Work required: Every record should be restated exactly, with no images included.

------ Records for the exercise ------

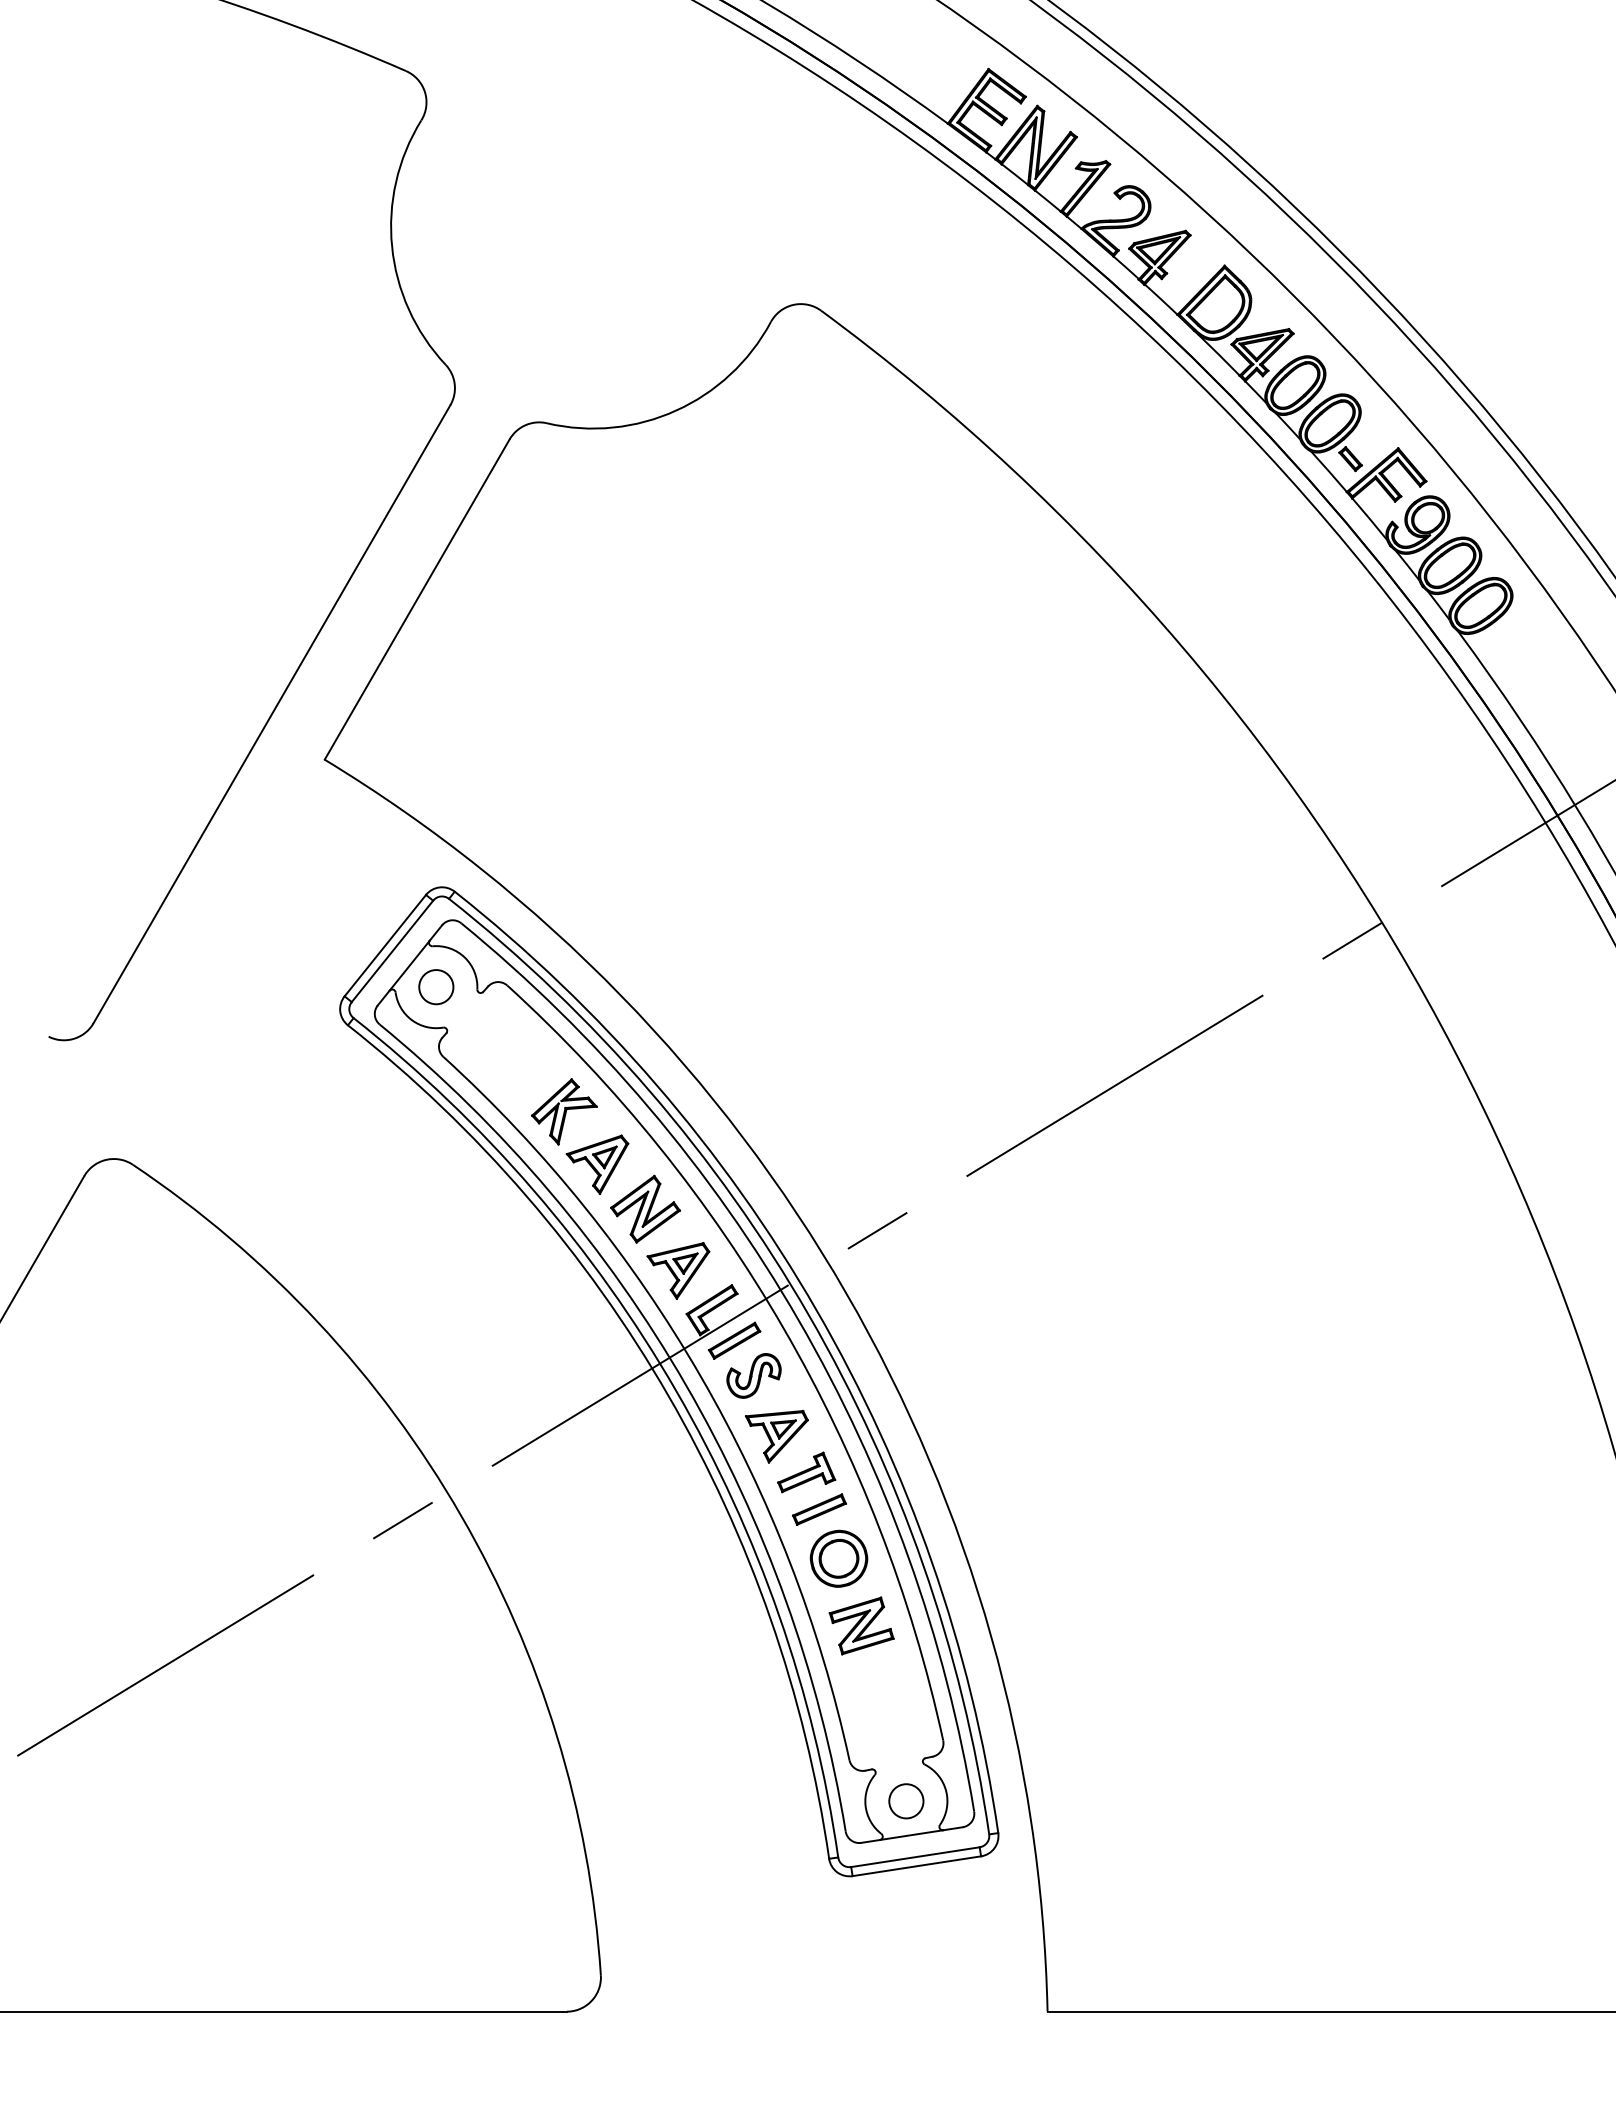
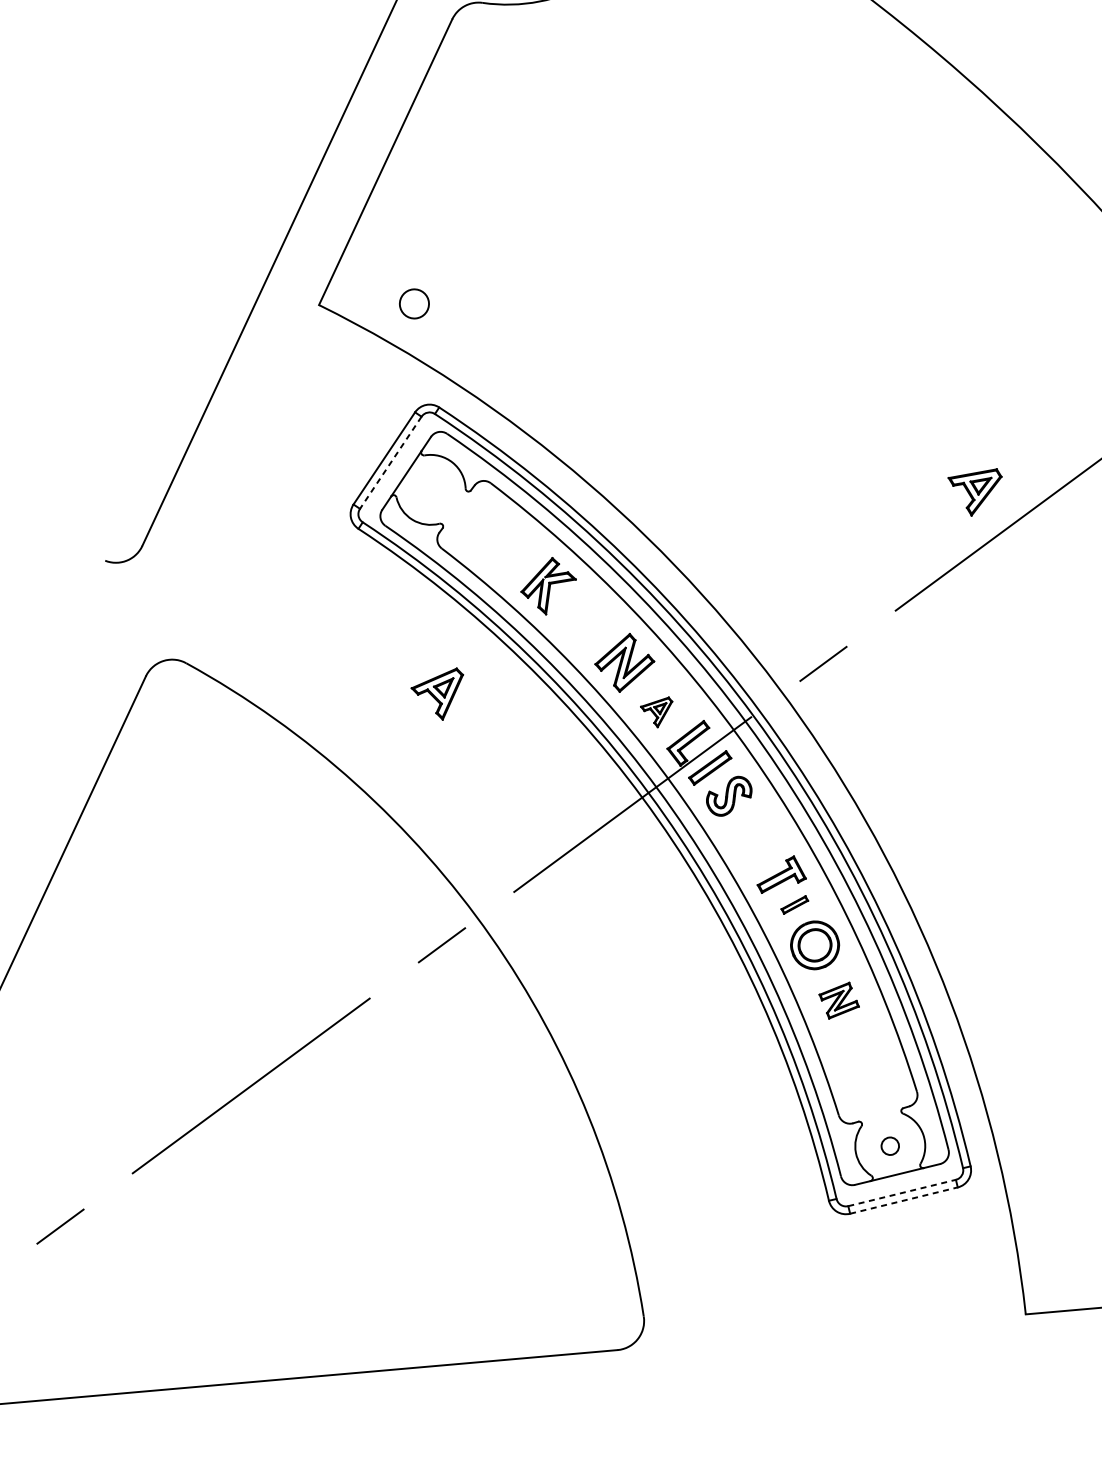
line: (392, 951) -> (390, 462), solid -> dashed
circle: (436, 987) -> (414, 304), moved
part: (597, 1164) -> (438, 694), moved
part: (678, 1270) -> (657, 712), size x0.6
part: (776, 1436) -> (976, 492), moved
part: (819, 1509) -> (794, 904), size x0.6
part: (861, 1625) -> (839, 1000), size x0.7
circle: (906, 1801) -> (890, 1146), size x0.6
line: (915, 1857) -> (902, 1193), solid -> dashed
line: (917, 1866) -> (904, 1200), solid -> dashed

------

Solved exercise:
line: (392, 951) -> (390, 462), solid -> dashed
circle: (436, 987) -> (414, 304), moved
part: (597, 1164) -> (438, 694), moved
part: (678, 1270) -> (657, 712), size x0.6
part: (776, 1436) -> (976, 492), moved
part: (819, 1509) -> (794, 904), size x0.6
part: (861, 1625) -> (839, 1000), size x0.7
circle: (906, 1801) -> (890, 1146), size x0.6
line: (915, 1857) -> (902, 1193), solid -> dashed
line: (917, 1866) -> (904, 1200), solid -> dashed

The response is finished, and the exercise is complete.